Technology helps machine builders offer improved availability

April 26th, 2016, Published in Articles: EE Publishers, Articles: EngineerIT


The ongoing pursuit of ever-better overall equipment effectiveness (OEE) scores has become a real focus for end users across industries in recent years. OEE itself, however, is not a conversation end users routinely have with their machinery suppliers. The focus instead tends to be on areas such as baseline speed, cycle times and overall performance.

However, if machine builders can bear OEE in mind during machine design, and subsequently demonstrate how their machine designs can contribute to improved OEE results, then they can give themselves a significant competitive advantage.

Fig. 1: Sysmac loop provides big data solutions.

Fig. 1: Sysmac loop provides big data solutions.

One area where machine builders can really impact on OEE for the end user is in machine availability. For example, inbuilt diagnostics and monitoring algorithms can highlight developing problems before they become critical, enabling users to take preventative action during scheduled maintenance periods. These are systems that machine builders can easily build in as part of the machine design – without incurring additional costs.

Consider, for example, the operation time of an actuator or cylinder. With a simple teach operation, the controller can learn the ideal move times in both directions, and limits can be expressed – creating rules perhaps for an early warning, and an alarm if the actuator’s operation time falls outside of these rules, predicting a potential impending problem.

The same thinking could be applied to sensors on the production line. The control system can monitor the sensor’s performance, with limits set to trigger alarms as the output drifts towards tolerance limits. Then there is the monitoring of servo torque values – knowing what the ideal should be, and setting alarms to spot if those torque values drift out of tolerance. A simple teach routine is all that is required in the first instance; the controller takes care of everything else from that point on.

The machine controller can then flag up these warnings and alarms on an HMI local to the machine or inform engineers remotely, giving operators plenty of time to look at the operation of the devices in question and taking quick and appropriate actions before failures occur.

Decreasing product changeover time

A further benefit to be derived from automation is being able to demonstrate to a customer how, for example, changeover times from one product size or packaging style to another could be significantly reduced.

“One push configuration” is now a standard feature in most automation technologies. Once the operator can configure the whole line from a single push button operation on a human-machine interface (HMI), product changeover times are dramatically shortened, getting the line back up and running much more quickly.

Another area to consider is unscheduled downtime, and the cost implications that this has for the end user. Today’s automation equipment is inherently reliable, but even the most reliable of equipment can fail unexpectedly. If that faulty part is a complex piece of electrical equipment that may have incurred significant programming effort, then the end user could be facing substantial downtime.
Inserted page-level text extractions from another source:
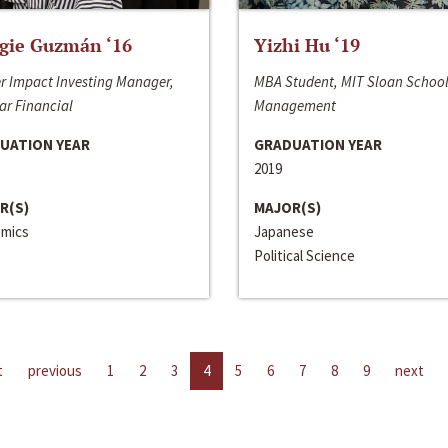
gie Guzmán ‘16
Yizhi Hu ‘19
r Impact Investing Manager,
MBA Student, MIT Sloan School
ar Financial
Management
UATION YEAR
GRADUATION YEAR
2019
R(S)
MAJOR(S)
mics
Japanese
Political Science
t
previous
1
2
3
4
5
6
7
8
9
next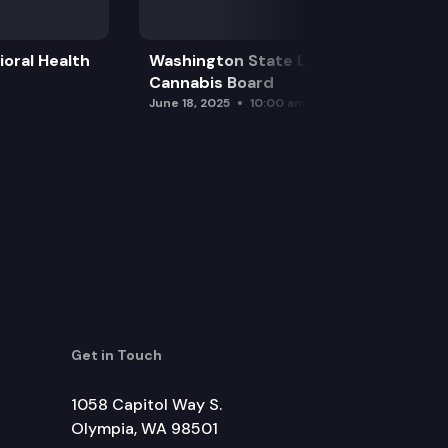
oral Health
Washington State Liquor and
Cannabis Board
June 18, 2025
10:00 am
Get in Touch
1058 Capitol Way S.
Olympia, WA 98501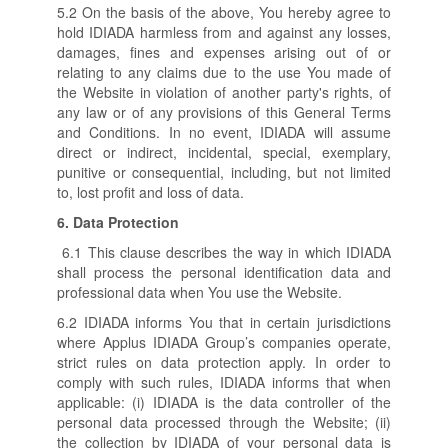
5.2 On the basis of the above, You hereby agree to
hold IDIADA harmless from and against any losses,
damages, fines and expenses arising out of or
relating to any claims due to the use You made of
the Website in violation of another party's rights, of
any law or of any provisions of this General Terms
and Conditions. In no event, IDIADA will assume
direct or indirect, incidental, special, exemplary,
punitive or consequential, including, but not limited
to, lost profit and loss of data.
6.
Data Protection
6.1 This clause describes the way in which IDIADA
shall process the personal identification data and
professional data when You use the Website.
6.2 IDIADA informs You that in certain jurisdictions
where Applus IDIADA Group’s companies operate,
strict rules on data protection apply. In order to
comply with such rules, IDIADA informs that when
applicable: (i) IDIADA is the data controller of the
personal data processed through the Website; (ii)
the collection by IDIADA of your personal data is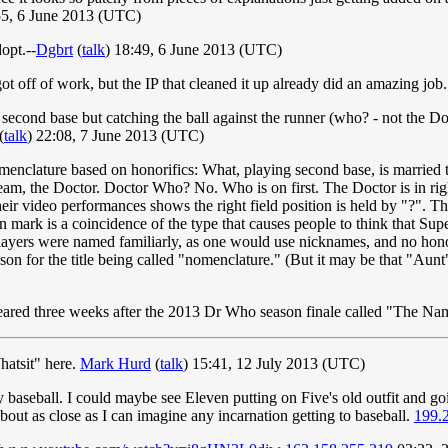
5, 6 June 2013 (UTC)
opt.--
Dgbrt
(
talk
) 18:49, 6 June 2013 (UTC)
ot off of work, but the IP that cleaned it up already did an amazing job
second base but catching the ball against the runner (who? - not the Doct
(
talk
) 22:08, 7 June 2013 (UTC)
enclature based on honorifics: What, playing second base, is married t
eam, the Doctor. Doctor Who? No. Who is on first. The Doctor is in right
f their video performances shows the right field position is held by "?".
 mark is a coincidence of the type that causes people to think that Supe
 players were named familiarly, as one would use nicknames, and no hon
on for the title being called "nomenclature." (But it may be that "Aunt
appeared three weeks after the 2013 Dr Who season finale called "The 
hatsit" here.
Mark Hurd
(
talk
) 15:41, 12 July 2013 (UTC)
y baseball. I could maybe see Eleven putting on Five's old outfit and go
out as close as I can imagine any incarnation getting to baseball.
199.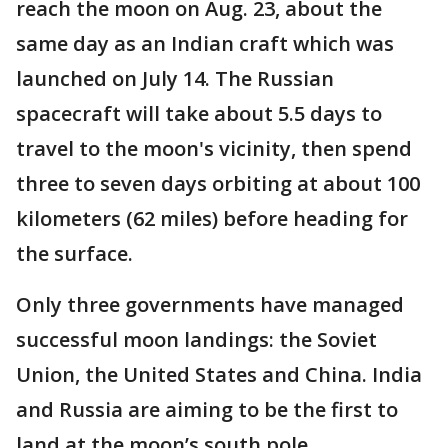
reach the moon on Aug. 23, about the
same day as an Indian craft which was
launched on July 14. The Russian
spacecraft will take about 5.5 days to
travel to the moon's vicinity, then spend
three to seven days orbiting at about 100
kilometers (62 miles) before heading for
the surface.
Only three governments have managed
successful moon landings: the Soviet
Union, the United States and China. India
and Russia are aiming to be the first to
land at the moon’s south pole.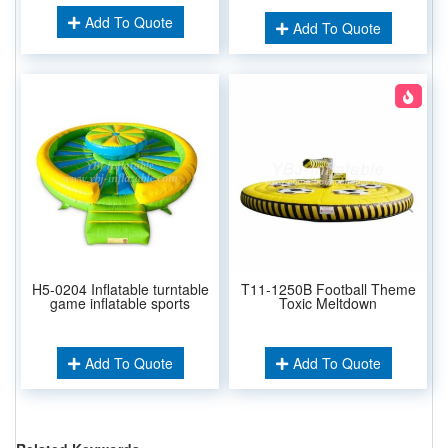
Add To Quote
Add To Quote
H5-0204 Inflatable turntable
T11-1250B Football Theme
game inflatable sports
Toxic Meltdown
Add To Quote
Add To Quote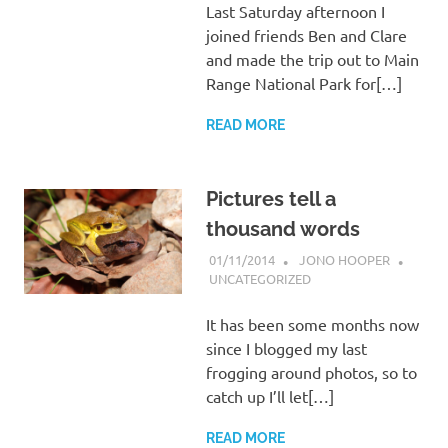
Last Saturday afternoon I
joined friends Ben and Clare
and made the trip out to Main
Range National Park for[…]
READ MORE
Pictures tell a
thousand words
01/11/2014
JONO HOOPER
UNCATEGORIZED
It has been some months now
since I blogged my last
frogging around photos, so to
catch up I’ll let[…]
READ MORE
Here machine builders can offer their end users the benefits of backup/restore functionality, perhaps with all the critical program settings and parameters stored on an SD card. All of this could help an end user to get a machine back up and running quickly. For the machine builder, that means an enhancement to your reputation for machines that are easy to maintain, but it also means that there is less need to take your own engineers away from important design projects and instead onto non-profit generating maintenance or support roles.
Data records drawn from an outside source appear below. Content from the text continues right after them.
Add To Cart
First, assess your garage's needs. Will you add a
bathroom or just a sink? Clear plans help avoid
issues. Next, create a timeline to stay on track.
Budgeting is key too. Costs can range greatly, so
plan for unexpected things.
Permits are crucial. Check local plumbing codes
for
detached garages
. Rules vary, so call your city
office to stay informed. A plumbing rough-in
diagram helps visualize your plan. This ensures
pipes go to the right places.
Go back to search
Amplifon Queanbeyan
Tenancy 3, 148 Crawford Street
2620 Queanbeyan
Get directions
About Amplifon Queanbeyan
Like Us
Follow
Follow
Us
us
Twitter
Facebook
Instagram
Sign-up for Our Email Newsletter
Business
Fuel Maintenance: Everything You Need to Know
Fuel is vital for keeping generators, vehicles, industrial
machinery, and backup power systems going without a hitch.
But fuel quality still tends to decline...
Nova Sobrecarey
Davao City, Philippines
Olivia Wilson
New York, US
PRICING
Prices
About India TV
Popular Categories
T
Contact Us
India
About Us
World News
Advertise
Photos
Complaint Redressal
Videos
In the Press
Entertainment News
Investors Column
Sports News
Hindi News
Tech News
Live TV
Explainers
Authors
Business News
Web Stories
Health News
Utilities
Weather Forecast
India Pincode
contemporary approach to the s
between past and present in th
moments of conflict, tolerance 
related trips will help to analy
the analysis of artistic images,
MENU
Importantly, none of the features which can help to increase machine availability have to be a challenge for the machine builder to implement. The requirements for teach activation, monitoring, pre-alarm warnings and alarms are available in a suite of new function blocks on the Sysmac control platform.

In summary, machine builders can design-in as standard the ability to predict issues before they become real problems, to rectify faults quickly and efficiently, and to dramatically speed up product changeover times, enabling end users to boost availability and drive inherently good OEE results.